> ABOUT THIS EXERCISE: In the records below, one line contains "For Bayesian network". Print that line and every line after it exactly, down to the final one.

> AVAILABLE RECORDS:
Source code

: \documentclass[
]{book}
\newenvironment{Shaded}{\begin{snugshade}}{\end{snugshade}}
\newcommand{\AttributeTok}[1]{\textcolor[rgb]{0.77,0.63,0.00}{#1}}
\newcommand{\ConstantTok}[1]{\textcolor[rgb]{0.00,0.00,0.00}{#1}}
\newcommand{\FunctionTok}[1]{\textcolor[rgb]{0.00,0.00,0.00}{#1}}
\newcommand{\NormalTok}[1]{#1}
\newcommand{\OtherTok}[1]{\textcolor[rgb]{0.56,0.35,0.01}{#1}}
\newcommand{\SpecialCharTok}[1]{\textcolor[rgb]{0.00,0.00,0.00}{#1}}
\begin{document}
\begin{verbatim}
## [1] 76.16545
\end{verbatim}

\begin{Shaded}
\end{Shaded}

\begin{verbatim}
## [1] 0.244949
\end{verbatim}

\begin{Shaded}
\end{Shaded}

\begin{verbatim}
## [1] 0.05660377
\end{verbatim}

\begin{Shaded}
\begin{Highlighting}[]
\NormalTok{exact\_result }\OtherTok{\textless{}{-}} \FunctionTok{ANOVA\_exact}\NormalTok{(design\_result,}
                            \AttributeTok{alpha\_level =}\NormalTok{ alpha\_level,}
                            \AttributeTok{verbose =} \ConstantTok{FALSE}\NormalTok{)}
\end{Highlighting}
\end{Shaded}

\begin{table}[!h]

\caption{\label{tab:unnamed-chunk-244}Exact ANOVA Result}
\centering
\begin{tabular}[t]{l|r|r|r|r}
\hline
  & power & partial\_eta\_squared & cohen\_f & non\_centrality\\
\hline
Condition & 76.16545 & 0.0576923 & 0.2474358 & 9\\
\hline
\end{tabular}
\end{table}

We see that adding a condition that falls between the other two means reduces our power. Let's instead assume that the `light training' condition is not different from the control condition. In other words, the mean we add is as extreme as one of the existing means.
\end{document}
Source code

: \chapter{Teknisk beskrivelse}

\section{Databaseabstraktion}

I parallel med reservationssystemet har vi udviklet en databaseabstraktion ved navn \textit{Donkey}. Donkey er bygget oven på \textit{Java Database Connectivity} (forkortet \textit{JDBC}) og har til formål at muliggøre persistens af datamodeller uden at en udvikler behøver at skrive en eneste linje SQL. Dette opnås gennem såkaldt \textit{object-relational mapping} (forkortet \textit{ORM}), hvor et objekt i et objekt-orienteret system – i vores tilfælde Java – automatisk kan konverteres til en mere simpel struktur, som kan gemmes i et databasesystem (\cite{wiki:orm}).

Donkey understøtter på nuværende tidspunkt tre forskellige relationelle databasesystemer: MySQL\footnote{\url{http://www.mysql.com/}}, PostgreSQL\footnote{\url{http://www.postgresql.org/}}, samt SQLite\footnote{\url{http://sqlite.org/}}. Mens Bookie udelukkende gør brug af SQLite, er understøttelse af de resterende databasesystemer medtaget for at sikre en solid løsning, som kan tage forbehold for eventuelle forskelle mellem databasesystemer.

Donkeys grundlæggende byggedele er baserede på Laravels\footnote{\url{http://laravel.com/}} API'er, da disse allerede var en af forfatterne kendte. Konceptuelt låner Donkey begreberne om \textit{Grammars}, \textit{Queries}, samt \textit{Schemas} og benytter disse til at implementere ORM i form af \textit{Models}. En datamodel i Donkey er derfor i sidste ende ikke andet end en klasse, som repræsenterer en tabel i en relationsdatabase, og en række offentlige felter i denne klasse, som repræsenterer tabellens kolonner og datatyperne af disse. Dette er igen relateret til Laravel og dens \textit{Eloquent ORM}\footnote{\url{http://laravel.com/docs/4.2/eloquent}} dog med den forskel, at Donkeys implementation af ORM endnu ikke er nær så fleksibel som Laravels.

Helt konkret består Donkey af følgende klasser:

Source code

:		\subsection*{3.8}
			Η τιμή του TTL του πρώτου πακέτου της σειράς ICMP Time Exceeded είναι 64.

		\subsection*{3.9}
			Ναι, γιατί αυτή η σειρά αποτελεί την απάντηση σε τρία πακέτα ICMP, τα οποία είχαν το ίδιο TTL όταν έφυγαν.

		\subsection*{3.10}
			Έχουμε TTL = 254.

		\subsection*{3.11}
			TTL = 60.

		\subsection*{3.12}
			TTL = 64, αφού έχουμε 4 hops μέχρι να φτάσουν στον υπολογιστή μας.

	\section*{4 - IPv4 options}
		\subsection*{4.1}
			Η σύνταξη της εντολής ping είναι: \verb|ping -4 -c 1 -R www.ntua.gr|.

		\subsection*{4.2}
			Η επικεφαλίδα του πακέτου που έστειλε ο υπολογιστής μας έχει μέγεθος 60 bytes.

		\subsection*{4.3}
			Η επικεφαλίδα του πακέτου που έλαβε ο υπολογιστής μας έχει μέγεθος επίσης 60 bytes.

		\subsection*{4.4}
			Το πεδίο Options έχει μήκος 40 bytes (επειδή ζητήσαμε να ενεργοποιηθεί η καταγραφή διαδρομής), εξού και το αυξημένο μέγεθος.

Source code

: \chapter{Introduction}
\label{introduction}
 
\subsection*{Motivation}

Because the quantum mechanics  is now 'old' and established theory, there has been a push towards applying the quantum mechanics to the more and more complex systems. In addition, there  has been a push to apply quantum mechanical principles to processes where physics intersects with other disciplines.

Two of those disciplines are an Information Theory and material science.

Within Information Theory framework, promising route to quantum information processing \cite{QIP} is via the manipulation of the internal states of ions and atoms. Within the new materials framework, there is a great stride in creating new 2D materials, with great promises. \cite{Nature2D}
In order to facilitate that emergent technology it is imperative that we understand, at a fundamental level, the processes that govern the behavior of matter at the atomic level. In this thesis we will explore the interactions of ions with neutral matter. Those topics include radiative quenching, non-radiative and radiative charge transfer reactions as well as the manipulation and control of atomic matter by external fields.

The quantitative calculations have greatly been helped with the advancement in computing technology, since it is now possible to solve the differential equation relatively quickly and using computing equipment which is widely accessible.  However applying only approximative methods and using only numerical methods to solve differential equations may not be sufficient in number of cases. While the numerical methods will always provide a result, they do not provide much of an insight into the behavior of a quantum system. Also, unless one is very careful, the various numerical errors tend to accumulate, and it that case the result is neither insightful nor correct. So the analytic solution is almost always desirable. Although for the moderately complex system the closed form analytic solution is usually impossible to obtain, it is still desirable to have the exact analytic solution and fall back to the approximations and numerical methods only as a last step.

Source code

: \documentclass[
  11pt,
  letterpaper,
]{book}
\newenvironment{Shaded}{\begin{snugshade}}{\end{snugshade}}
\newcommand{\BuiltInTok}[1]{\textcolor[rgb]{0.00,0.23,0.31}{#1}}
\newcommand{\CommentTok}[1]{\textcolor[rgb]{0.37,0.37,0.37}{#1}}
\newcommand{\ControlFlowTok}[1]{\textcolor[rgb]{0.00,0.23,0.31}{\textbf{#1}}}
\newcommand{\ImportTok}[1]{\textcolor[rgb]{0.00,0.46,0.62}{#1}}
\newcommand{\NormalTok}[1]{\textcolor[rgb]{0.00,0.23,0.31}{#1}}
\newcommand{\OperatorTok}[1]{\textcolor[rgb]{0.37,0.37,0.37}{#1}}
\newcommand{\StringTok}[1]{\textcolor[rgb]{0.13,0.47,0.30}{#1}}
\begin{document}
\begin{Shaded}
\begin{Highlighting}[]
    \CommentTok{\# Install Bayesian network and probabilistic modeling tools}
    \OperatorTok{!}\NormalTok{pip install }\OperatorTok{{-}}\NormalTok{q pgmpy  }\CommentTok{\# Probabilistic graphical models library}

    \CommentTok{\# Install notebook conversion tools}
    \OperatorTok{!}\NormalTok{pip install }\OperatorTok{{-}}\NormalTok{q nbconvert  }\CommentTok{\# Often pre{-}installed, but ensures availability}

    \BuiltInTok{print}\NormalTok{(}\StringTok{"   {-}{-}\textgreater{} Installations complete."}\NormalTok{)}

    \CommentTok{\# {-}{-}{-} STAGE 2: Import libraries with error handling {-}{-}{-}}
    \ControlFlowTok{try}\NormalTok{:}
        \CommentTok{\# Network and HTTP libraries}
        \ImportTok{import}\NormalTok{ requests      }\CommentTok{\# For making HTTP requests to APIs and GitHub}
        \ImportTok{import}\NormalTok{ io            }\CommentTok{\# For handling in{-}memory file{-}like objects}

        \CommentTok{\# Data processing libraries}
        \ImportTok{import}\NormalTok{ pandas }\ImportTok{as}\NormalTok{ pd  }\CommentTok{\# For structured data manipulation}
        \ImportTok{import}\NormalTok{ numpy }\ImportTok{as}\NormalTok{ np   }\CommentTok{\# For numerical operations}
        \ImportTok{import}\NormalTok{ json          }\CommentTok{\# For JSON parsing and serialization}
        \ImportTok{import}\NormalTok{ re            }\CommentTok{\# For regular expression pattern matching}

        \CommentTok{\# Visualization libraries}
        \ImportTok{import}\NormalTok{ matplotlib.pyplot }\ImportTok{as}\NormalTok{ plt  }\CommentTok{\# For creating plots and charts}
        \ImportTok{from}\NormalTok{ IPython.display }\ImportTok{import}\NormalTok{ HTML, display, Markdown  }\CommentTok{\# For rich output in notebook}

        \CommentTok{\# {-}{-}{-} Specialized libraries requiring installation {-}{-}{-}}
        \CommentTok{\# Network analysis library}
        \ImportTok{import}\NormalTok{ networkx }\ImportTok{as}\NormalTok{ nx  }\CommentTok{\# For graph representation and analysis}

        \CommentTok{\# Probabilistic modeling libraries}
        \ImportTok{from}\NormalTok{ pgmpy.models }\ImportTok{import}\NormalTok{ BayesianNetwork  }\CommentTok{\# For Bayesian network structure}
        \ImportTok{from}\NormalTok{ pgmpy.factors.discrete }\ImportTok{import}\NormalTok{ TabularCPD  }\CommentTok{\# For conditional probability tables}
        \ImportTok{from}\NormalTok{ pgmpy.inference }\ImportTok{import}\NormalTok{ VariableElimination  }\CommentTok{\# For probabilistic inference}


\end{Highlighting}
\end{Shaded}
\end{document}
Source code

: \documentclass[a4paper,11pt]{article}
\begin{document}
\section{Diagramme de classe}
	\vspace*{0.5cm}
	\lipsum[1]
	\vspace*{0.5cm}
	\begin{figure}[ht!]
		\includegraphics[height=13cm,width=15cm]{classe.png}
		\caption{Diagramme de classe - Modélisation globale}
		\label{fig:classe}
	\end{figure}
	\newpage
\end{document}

> YOUR RESPONSE:
        \ImportTok{from}\NormalTok{ pgmpy.models }\ImportTok{import}\NormalTok{ BayesianNetwork  }\CommentTok{\# For Bayesian network structure}
        \ImportTok{from}\NormalTok{ pgmpy.factors.discrete }\ImportTok{import}\NormalTok{ TabularCPD  }\CommentTok{\# For conditional probability tables}
        \ImportTok{from}\NormalTok{ pgmpy.inference }\ImportTok{import}\NormalTok{ VariableElimination  }\CommentTok{\# For probabilistic inference}


\end{Highlighting}
\end{Shaded}
\end{document}
Source code

: \documentclass[a4paper,11pt]{article}
\begin{document}
\section{Diagramme de classe}
	\vspace*{0.5cm}
	\lipsum[1]
	\vspace*{0.5cm}
	\begin{figure}[ht!]
		\includegraphics[height=13cm,width=15cm]{classe.png}
		\caption{Diagramme de classe - Modélisation globale}
		\label{fig:classe}
	\end{figure}
	\newpage
\end{document}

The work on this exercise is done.